• **Document excerpt**
+---+

Main

The term BPD, or neonatal chronic lung disease, represents a syndrome of respiratory distress caused by chronic lung parenchymal injury. Most definitions of BPD are solely based on the requirement for oxygen therapy (13), but oxygen dependence per se does not necessarily mean the presence of lung injury. Additional radiographic criteria do not necessarily indicate the extent of lung damage either, and are too subjective for consistent interpretation to be achieved (4,5). Accordingly, there is still no well-accepted definition of BPD. To overcome these limitations, it would be desirable to develop a specific and objective marker that accurately reflects the severity of lung parenchymal injury (6).

KL-6 is a circulating high molecular weight mucinous glycoprotein and is the extracellular soluble region of MUC-1 mucin possessing an undefined sialylated carbohydrate chain that is recognized by KL-6 antibody (7). Kohno et al. (8) originally reported KL-6 as a murine MAb directed against a human pulmonary adenocarcinoma cell line, but the term “KL-6” has subsequently come to be used for the KL-6 antigen itself. In healthy humans, KL-6 is preferentially expressed by alveolar type II cells and bronchiolar epithelial cells (7). Circulating levels of KL-6 are markedly increased in patients with various interstitial lung diseases (911), despite remaining within the normal range in patients with many other noninterstitial lung diseases such as bacterial pneumonia, asthma, and pulmonary emphysema (12). The characteristic pathologic features of interstitial pneumonia are type II pneumocyte hyperplasia with a variable amount of fibrosis (13), and both of these are also found in BPD. It is thought that injury to the alveolar epithelium and basement membrane is necessary for pulmonary fibrosis to occur (13). During re-epithelialization after alveolar injury, type II cells proliferate to cover the damaged area and then differentiate into type I cells. Regenerating type II cells strongly express KL-6 antigen and may be the main source of increased plasma KL-6 levels. Even without significant injury or proliferation, alveolar type II cells are also known to secrete KL-6 protein when stimulated by pro-inflammatory cytokines (10). Because KL-6 is a very large glycoprotein (Mr >200 kD), increased permeability of the pulmonary epithelium and leakage through the capillary endothelium alone would not raise its blood level. To produce a high circulating KL-6 level, severe damage to both the pulmonary epithelium and interstitium would be necessary (7). In addition, serum KL-6 levels are known to be well correlated with KL-6 levels in bronchoalveolar lavage fluid (10,14) and can be used to predict the response to corticosteroid therapy in patients with interstitial lung disease (15). Accordingly, circulating KL-6 is recognized as a specific indicator of pulmonary injury affecting the alveolar epithelium and interstitium (7).

+---+

• **Given data**
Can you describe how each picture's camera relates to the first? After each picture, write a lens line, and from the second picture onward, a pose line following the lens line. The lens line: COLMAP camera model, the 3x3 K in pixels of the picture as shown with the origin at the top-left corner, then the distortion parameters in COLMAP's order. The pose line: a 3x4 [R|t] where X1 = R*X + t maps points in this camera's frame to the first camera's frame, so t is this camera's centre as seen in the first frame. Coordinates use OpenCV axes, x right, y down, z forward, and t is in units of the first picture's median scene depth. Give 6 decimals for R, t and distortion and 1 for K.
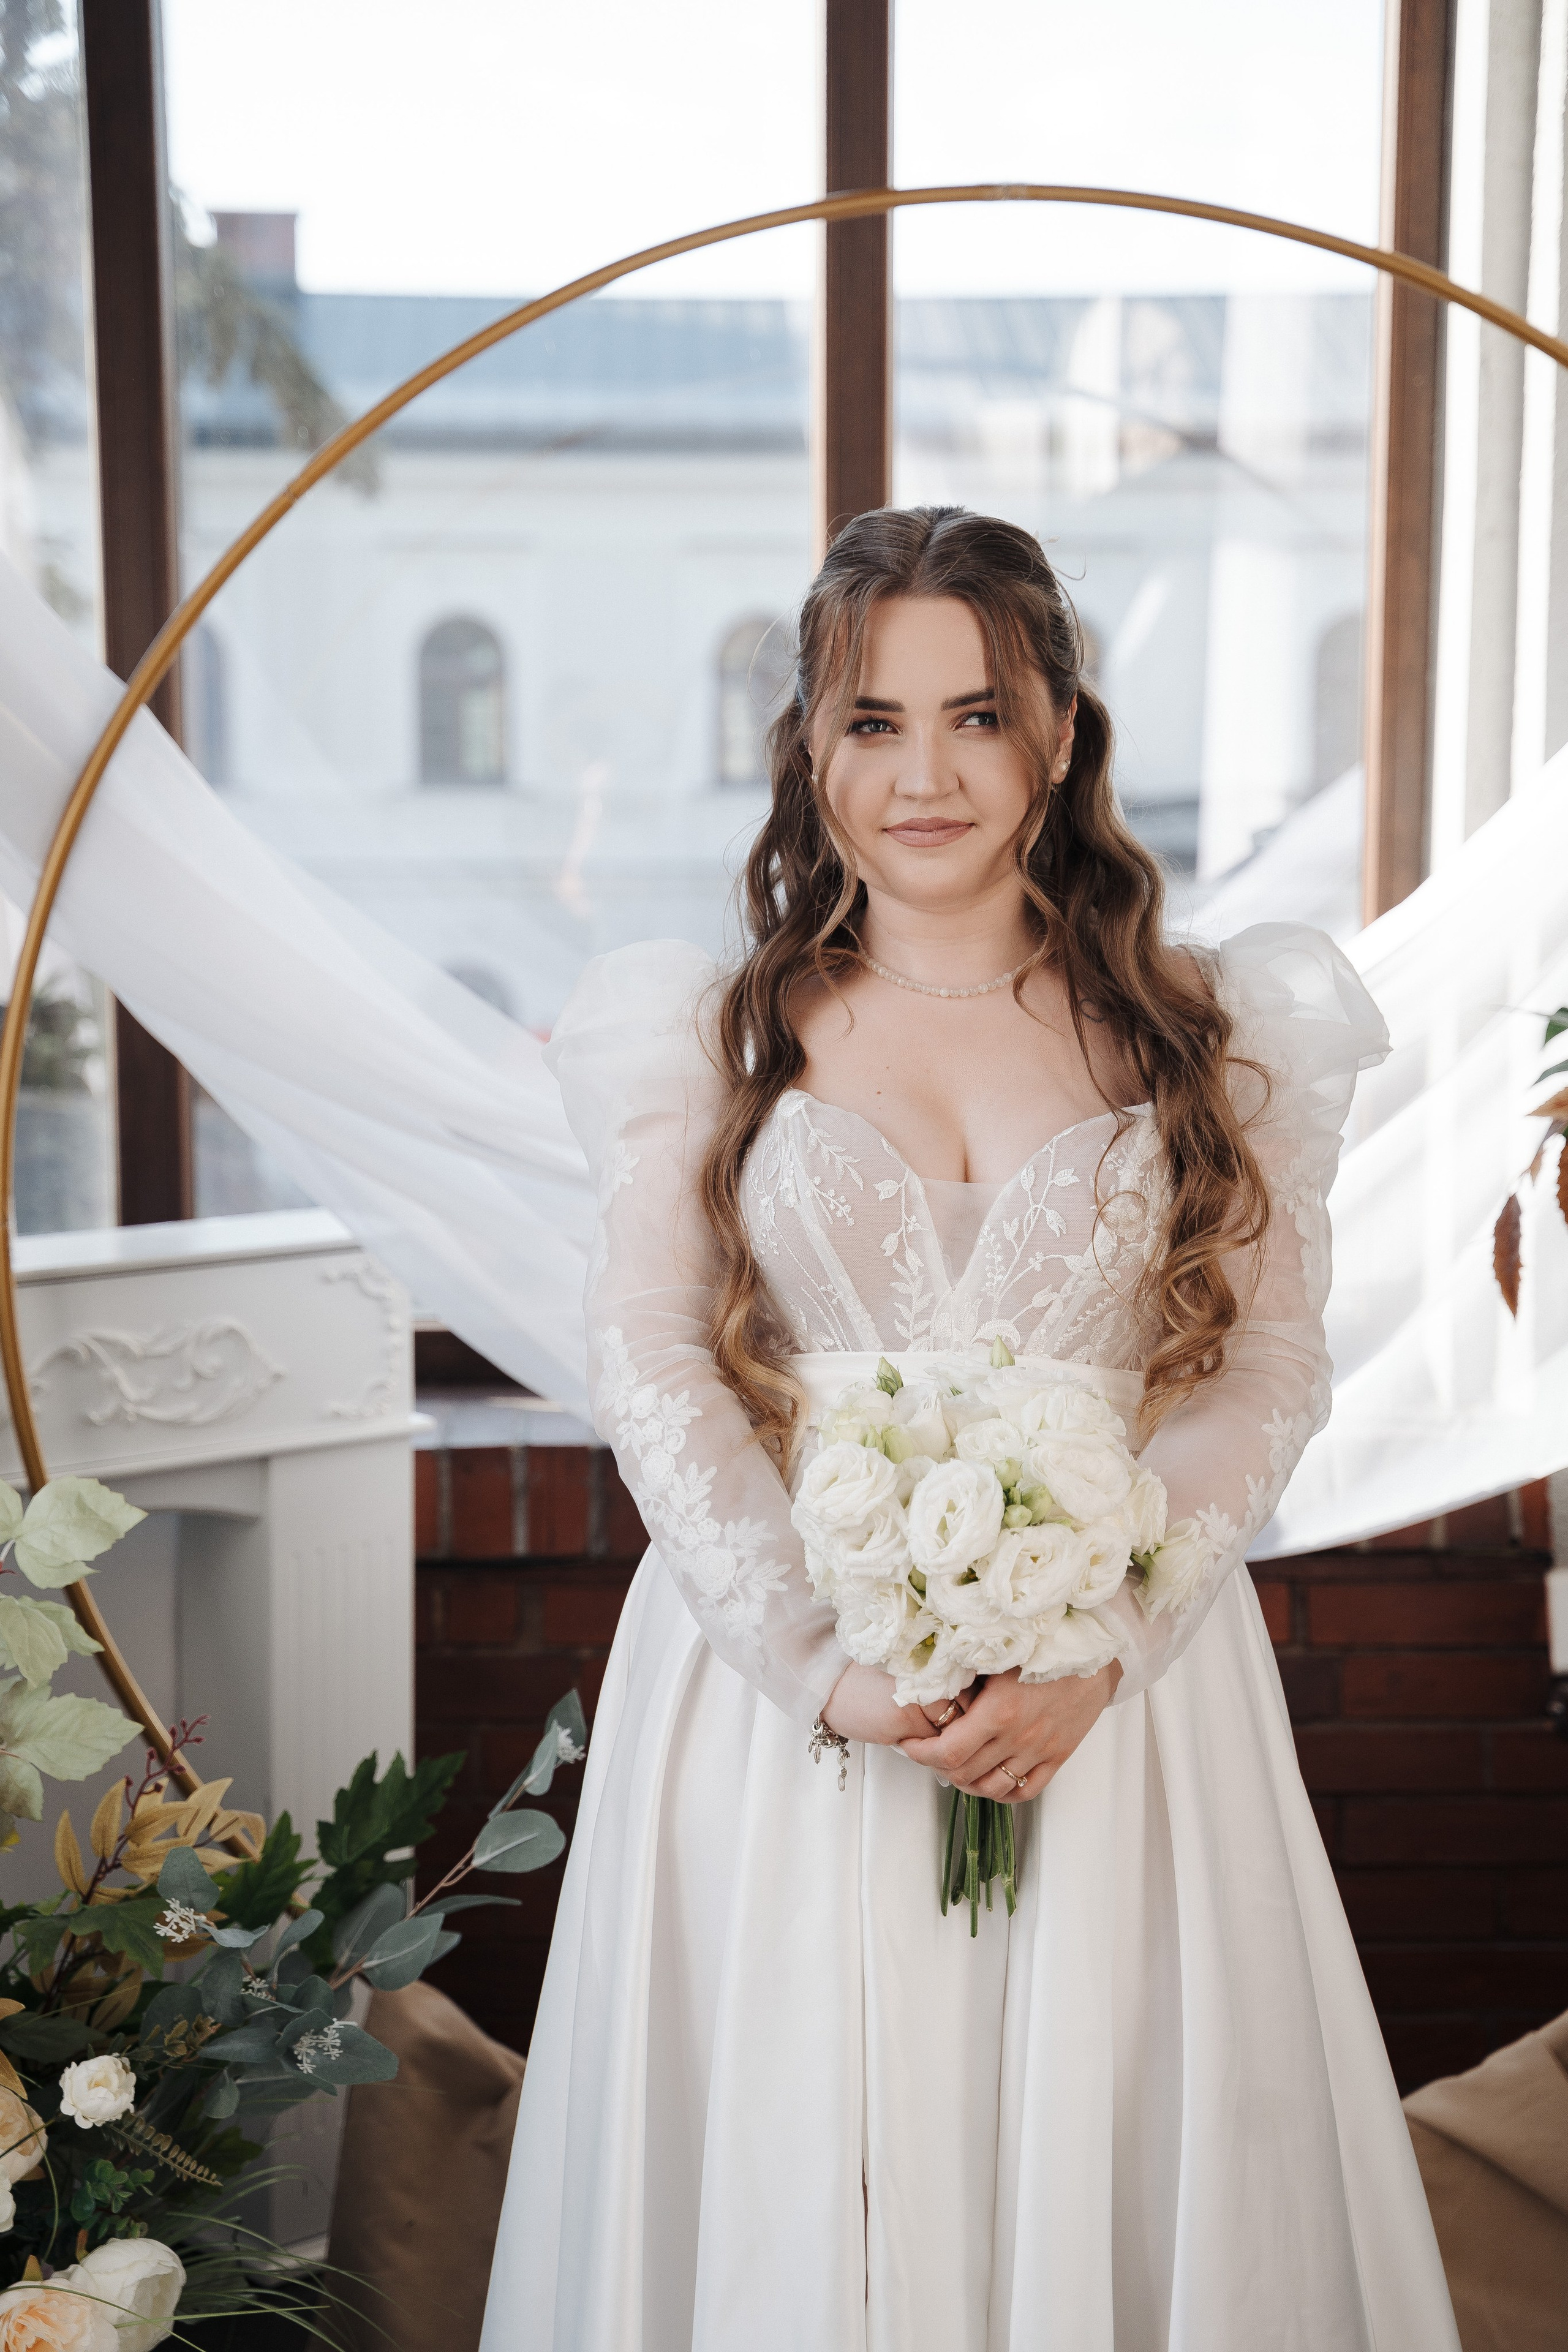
lens RADIAL K [[3868.5, 0, 790.2], [0, 3868.5, 1178.6], [0, 0, 1]] dist [0.157478, 0.000000]
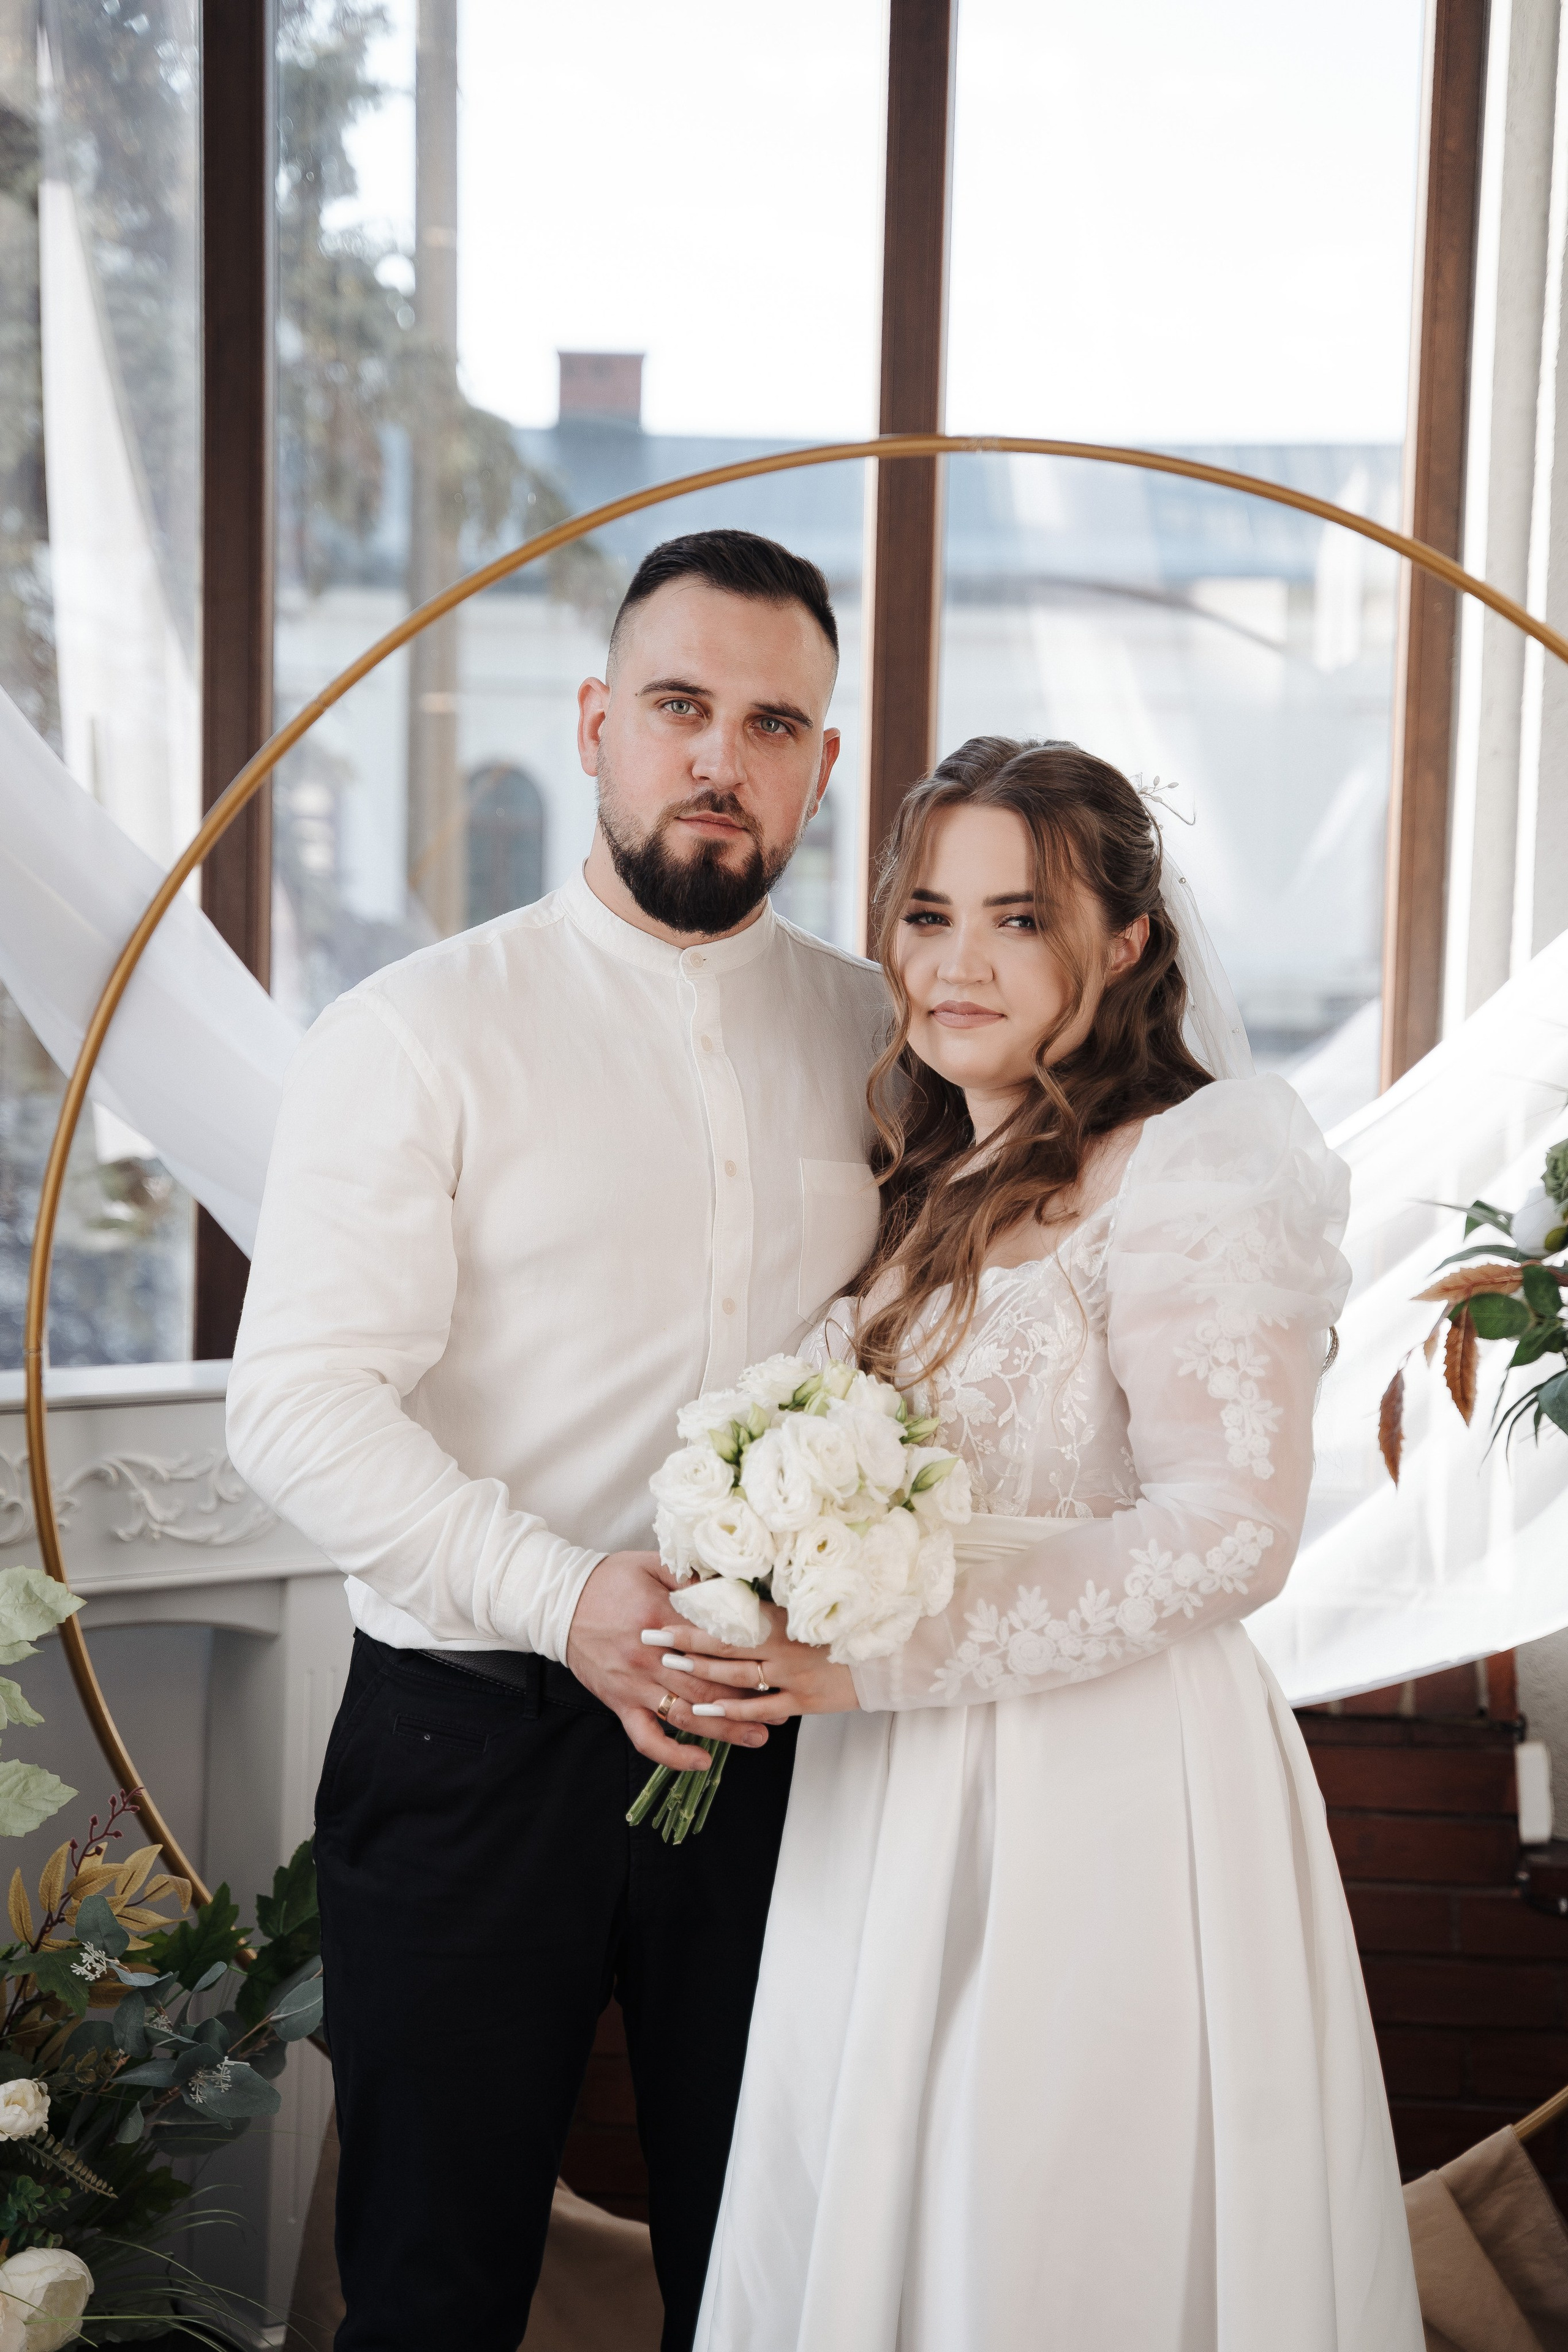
lens RADIAL K [[4084.2, 0, 777.9], [0, 4084.2, 1172.2], [0, 0, 1]] dist [0.194910, 0.000000]
pose [[0.995999, 0.030341, -0.084059, 0.108248], [-0.034249, 0.998379, -0.045446, 0.006590], [0.082544, 0.048144, 0.995424, -0.153604]]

+---+

• **Activity A**
Answer these questions from the KL-6 passage, one line each:
(i) On what are most definitions of BPD solely based?
(ii) In healthy humans, which cells preferentially express KL-6?
(iii) What size is given for KL-6 as a glycoprotein?
• **Activity B**
Quote the KL-6 passage word for word, beginning at the words "The term BPD, or" and stopping after "parenchymal injury (6).".

• **Your solution A**
(i) The requirement for oxygen therapy.
(ii) Alveolar type II cells and bronchiolar epithelial cells.
(iii) Mr >200 kD.

• **Your solution B**
The term BPD, or neonatal chronic lung disease, represents a syndrome of respiratory distress caused by chronic lung parenchymal injury. Most definitions of BPD are solely based on the requirement for oxygen therapy (13), but oxygen dependence per se does not necessarily mean the presence of lung injury. Additional radiographic criteria do not necessarily indicate the extent of lung damage either, and are too subjective for consistent interpretation to be achieved (4,5). Accordingly, there is still no well-accepted definition of BPD. To overcome these limitations, it would be desirable to develop a specific and objective marker that accurately reflects the severity of lung parenchymal injury (6).